When the business climate changed in South Africa, Mary moved to the United States in 1997, and Svend came the following year. He cleared much of the landscape to have a beautiful view of the bucolic Barrington countryside.

"I'm happy to be an American," Svend says. "I feel at home with the Americans. I don't really belong anywhere but the United States."

As one of 700,000 new citizens added to the roll this year, Svend says he plans to be an active American.

"I read a newspaper a day, and I take an interest in politics," Svend says, noting the questions he answered correctly to pass the citizenship test were "really easy for me."

Immigrants often know more about their new country than do native-born Americans.

"Time and again, when I am talking to Americans about things I take for granted they would know, they don't," Svend says. "They don't realize how important politics is."

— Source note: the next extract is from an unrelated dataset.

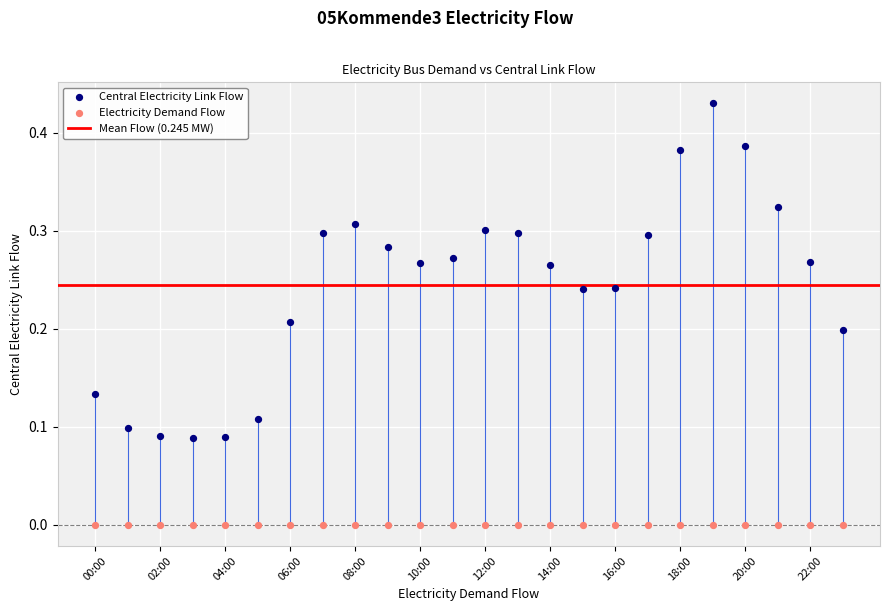

Which series contains the highest Y value?

Central Electricity Link Flow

A videotaped message from President Bush welcomes Svend and the other new citizens to their lives as Americans, reminding them of their rights and responsibilities. Now that he's feeling better, Svend says he'll register to vote in the 2008 election to select a new U.S. president.

"I'm not quite happy with the one I've got now," Svend says.

Spoken like a real American.

• One of the duties of being a U.S. citizen is casting an informed vote. I didn't help that cause in Thursday's column about third-party candidates when I mistakenly called Richard Campagna the Libertarian Party's 2004 presidential candidate. Campagna was merely the running mate of Libertarian presidential candidate Michael J. Badnarik. I am sorry for my error.